Part 5: Pixelated Prestige
After the quality yet slightly too dark visuals of Circle of the Moon, Harmony of Dissonance cranked up the colors and lowered the contrast a bit too much. The dark screen of the original Game Boy Advance demanded bright colors, regardless of art direction, and as the third outing, there was institutional knowledge of what worked and what did not. Intricate yet not too dark, not too colorful, and with lovingly detailed bestiary of monsters.
The end result is a game with no shortage of utterly gorgeous backdrops. Everything from the save rooms to the walls of catacombs to the spinning gears of the clock tower to the few instances of 3D thrown in for good measure. Aria of Sorrow is a stunning game when at its best, truly demonstrating the power of the GBA and using whatever trick they could to make the game look impressive. The most notable of which unfortunately cannot be captured in my screenshots, and that’s the glow. This has been a stable across the prior games, but its use in Aria of Sorrow is what really cemented it to me, as it is used to add so much character to the world.
The glow turns the underwater catacombs from something murky into something vibrant. It gives areas a glow that defines the setting, interjecting a broader color pallet through visual effects alone. The Kojima portraits was beautifully compressed within the limitations of the GBA, housing an exceptional amount of detail under such harsh limitations while remaining completely readable. The deluge of character animation work, giving Soma so many weapons, sporting so many enemies, big and small, and populating the background with flying critters, it makes the world feel so much more alive and fuller.
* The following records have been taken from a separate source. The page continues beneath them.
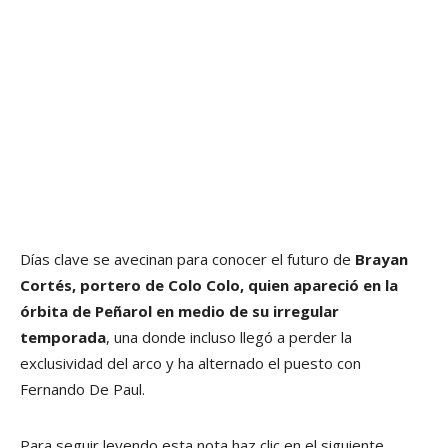
Días clave se avecinan para conocer el futuro de
Brayan
Cortés, portero de Colo Colo, quien apareció en la
órbita de Peñarol en medio de su irregular
temporada
, una donde incluso llegó a perder la
exclusividad del arco y ha alternado el puesto con
Fernando De Paul.
Para seguir leyendo esta nota haz clic en el siguiente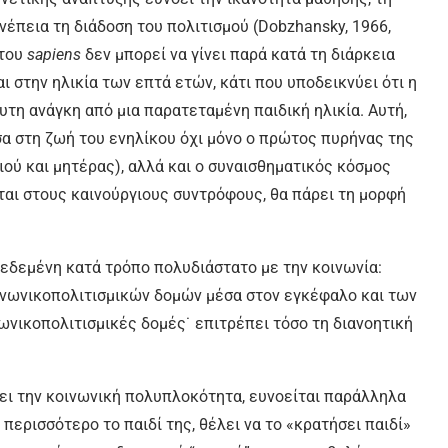
νέπεια τη διάδοση του πολιτισμού (Dobzhansky, 1966,
 του
sapiens
δεν μπορεί να γίνει παρά κατά τη διάρκεια
 στην ηλικία των επτά ετών, κάτι που υποδεικνύει ότι η
τη ανάγκη από μια παρατεταμένη παιδική ηλικία. Αυτή,
σα στη ζωή του ενηλίκου όχι μόνο ο πρώτος πυρήνας της
ού και μητέρας), αλλά και ο συναισθηματικός κόσμος
ται στους καινούργιους συντρόφους, θα πάρει τη μορφή
νδεδεμένη κατά τρόπο πολυδιάστατο με την κοινωνία:
νωνικοπολιτισμικών δομών μέσα στον εγκέφαλο και των
νικοπολιτισμικές δομές˙ επιτρέπει τόσο τη διανοητική
ύει την κοινωνική πολυπλοκότητα, ευνοείται παράλληλα
 περισσότερο το παιδί της, θέλει να το «κρατήσει παιδί»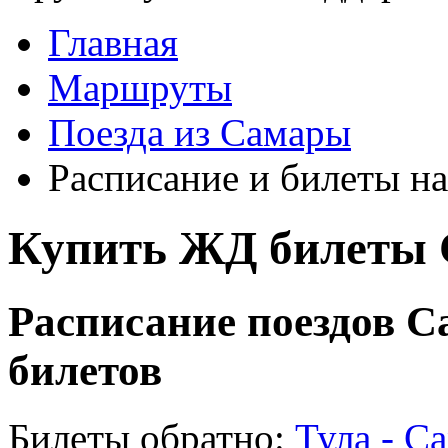
Главная
Маршруты
Поезда из Самары
Расписание и билеты на
Купить ЖД билеты 
Расписание поездов С
билетов
Билеты обратно:
Тула - С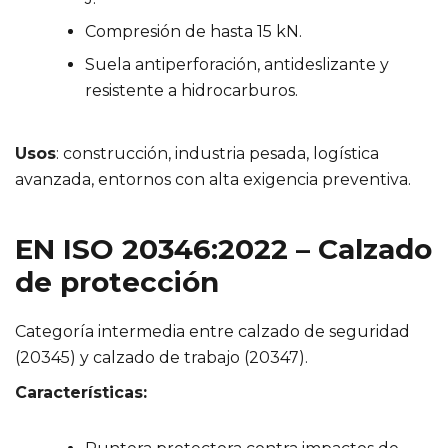
Compresión de hasta 15 kN.
Suela antiperforación, antideslizante y
resistente a hidrocarburos.
Usos
: construcción, industria pesada, logística
avanzada, entornos con alta exigencia preventiva.
EN ISO 20346:2022 – Calzado
de protección
Categoría intermedia entre calzado de seguridad
(20345) y calzado de trabajo (20347).
Características: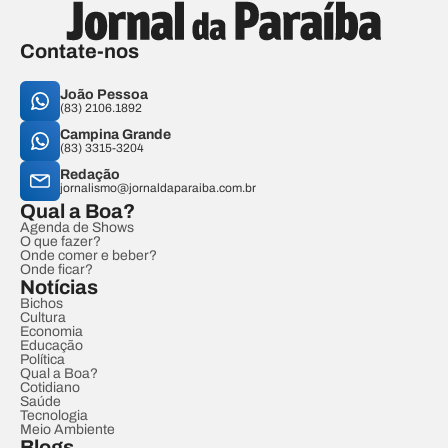
Contate-nos
João Pessoa
(83) 2106.1892
Campina Grande
(83) 3315-3204
Redação
jornalismo@jornaldaparaiba.com.br
Qual a Boa?
Agenda de Shows
O que fazer?
Onde comer e beber?
Onde ficar?
Notícias
Bichos
Cultura
Economia
Educação
Política
Qual a Boa?
Cotidiano
Saúde
Tecnologia
Meio Ambiente
Blogs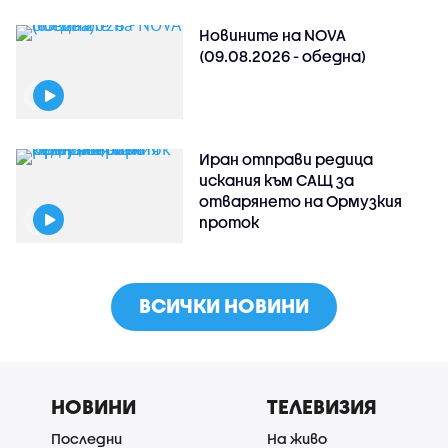
Новините на NOVA
(09.08.2026 - обедна)
Иран отправи редица
искания към САЩ за
отварянето на Ормузкия
проток
ВСИЧКИ НОВИНИ
НОВИНИ
ТЕЛЕВИЗИЯ
Последни
На живо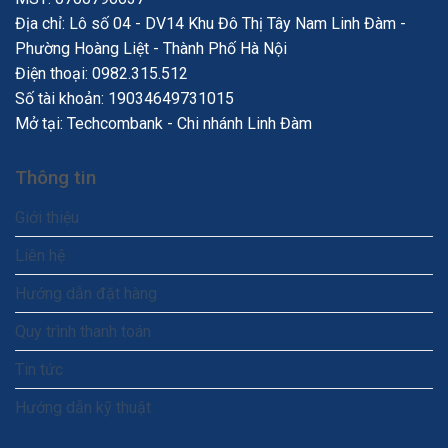
Địa chỉ: Lô số 04 - DV14 Khu Đô Thị Tây Nam Linh Đàm -
Phường Hoàng Liệt - Thành Phố Hà Nội
Điện thoại:
0982.315.512
Số tài khoản: 19034649731015
Mở tại: Techcombank - Chi nhánh Linh Đàm
Thông tin
Giới thiệu
Liên hệ
Hướng dẫn đặt hàng
Quy trình thanh toán
Tin tức
Hướng dẫn kỹ thuật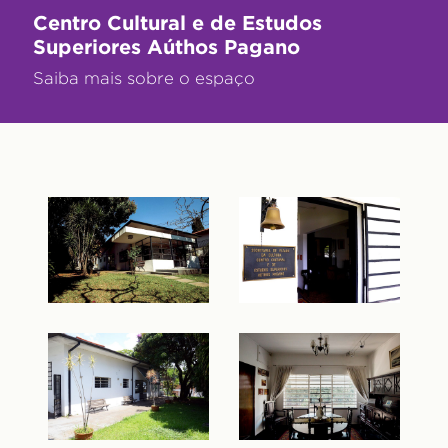
Centro Cultural e de Estudos
Superiores Aúthos Pagano
Saiba mais sobre o espaço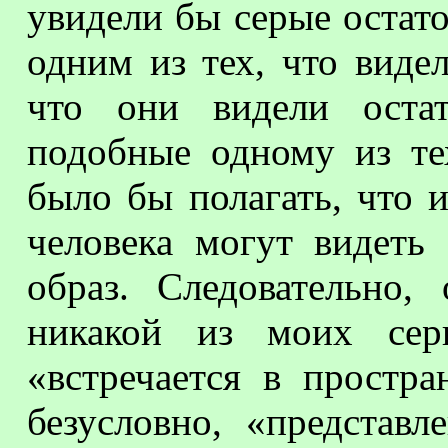
увидели бы серые остат
одним из тех, что виде
что они видели остат
подобные одному из те
было бы полагать, что и
человека могут видеть
образ. Следовательно,
никакой из моих сер
«встречается в простра
безусловно, «представл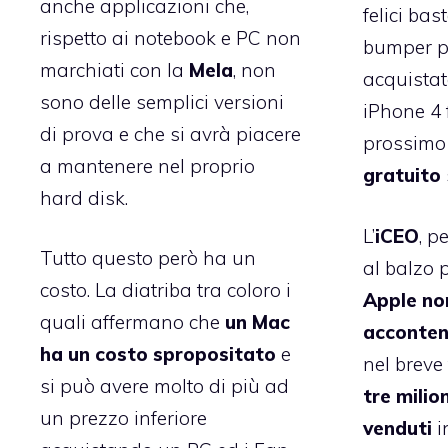
anche applicazioni che,
felici ba
rispetto ai notebook e PC non
bumper p
marchiati con la
Mela
, non
acquistat
sono delle semplici versioni
iPhone 4 
di prova e che si avrà piacere
prossimo
a mantenere nel proprio
gratuito
hard disk.
L’
iCEO
, p
Tutto questo però ha un
al balzo 
costo. La diatriba tra coloro i
Apple no
quali affermano che
un Mac
acconten
ha un costo spropositato
e
nel breve 
si può avere molto di più ad
tre milio
un prezzo inferiore
venduti
i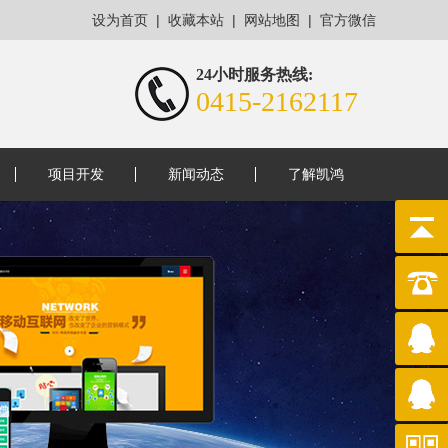
|
|
|
设为首页
收藏本站
网站地图
官方微信
24小时服务热线:
0415-2162117
项目开发
新闻动态
了解凯鸿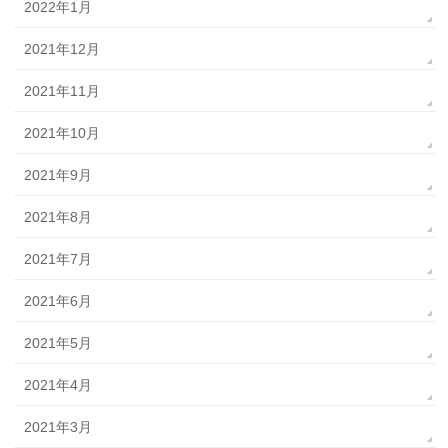
2022年1月
2021年12月
2021年11月
2021年10月
2021年9月
2021年8月
2021年7月
2021年6月
2021年5月
2021年4月
2021年3月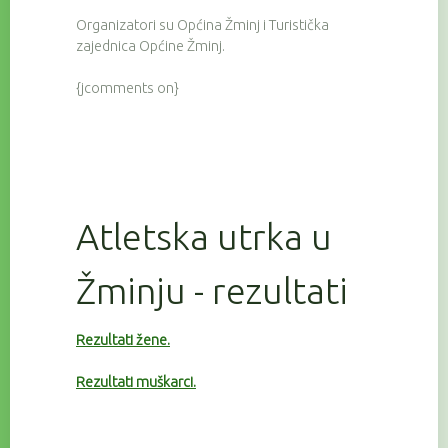
Organizatori su Općina Žminj i Turistička
zajednica Općine Žminj.
{jcomments on}
Atletska utrka u
Žminju - rezultati
Rezultati žene.
Rezultati muškarci.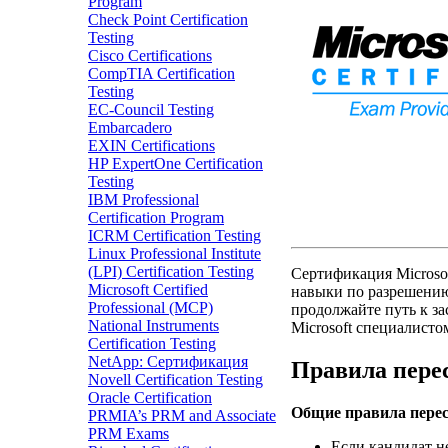
Program
Check Point Certification
Testing
Cisco Certifications
CompTIA Certification
Testing
EC-Council Testing
Embarcadero
EXIN Certifications
HP ExpertOne Certification
Testing
IBM Professional
Certification Program
ICRM Certification Testing
Linux Professional Institute
(LPI) Certification Testing
Сертификация Microso
Microsoft Certified
навыки по разрешению 
Professional (MCP)
продолжайте путь к з
National Instruments
Microsoft специалисто
Certification Testing
NetApp: Сертификация
Правила перес
Novell Certification Testing
Oracle Certification
Общие правила пере
PRMIA’s PRM and Associate
PRM Exams
Если кандидат не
However, I do wish that there was just a bit more color definition in some environments, as they do occasionally shift into some dark, yet not too dark, solid background, only covered by a few props. I would not go so far as to say that certain environments feel like they were from different artists but, uh, they probably were.
As for the audio, this is a dramatic upgrade from what came before. Gone is the crunchy chippy sounds of Harmony of Dissonance and in are some excellent compositions from three artists, spanning over an hour of tunes, all of which give each area so much more personality. It’s naturally still music coming from a GBA, but the sound font is so rich and expressive, it’s easy to forget that, fall into the groove, and delight as the punchy sound effects and surprising amount of verbal barks fill the game’s soundscape.
Aria of Sorrow looks great, sounds great, and for a GBA game, I could not ask for anything more than this. Full marks.
Part 6: A Bit of Sorrow
Having gone through all of this, I have to say that… I still like Aria of Sorrow and think it’s a great game, but it does not live up to the mountain I made for it as a kid. Its greatest feature and greatest shortcoming is its signature soul system, which should, and to an extent does, allow for a wide variety of different play types, but is just too inconsistent and situational for its own good. The core fundamentals are here and accounted for, but there’s just enough annoying malarkey here that it would not be my go-to pick for a quick Castlevania fix.
However, I will say that Aria of Sorrow lays an excellent foundation for the series to build upon. Both with the signature soul system, and with the defining feature of this trilogy— its experimental magic systems. Systems that were always interesting and fun to play around with, but never matured to a point where I felt that any one worked exceptionally well. Which begs the question: Did the DS games get a better handle on these systems, refine and rework them while delivering an even, entertaining, experience? Well, there’s only one way for me to know… but it’s going to be a while before I move on from the Advance era and onto Dominus.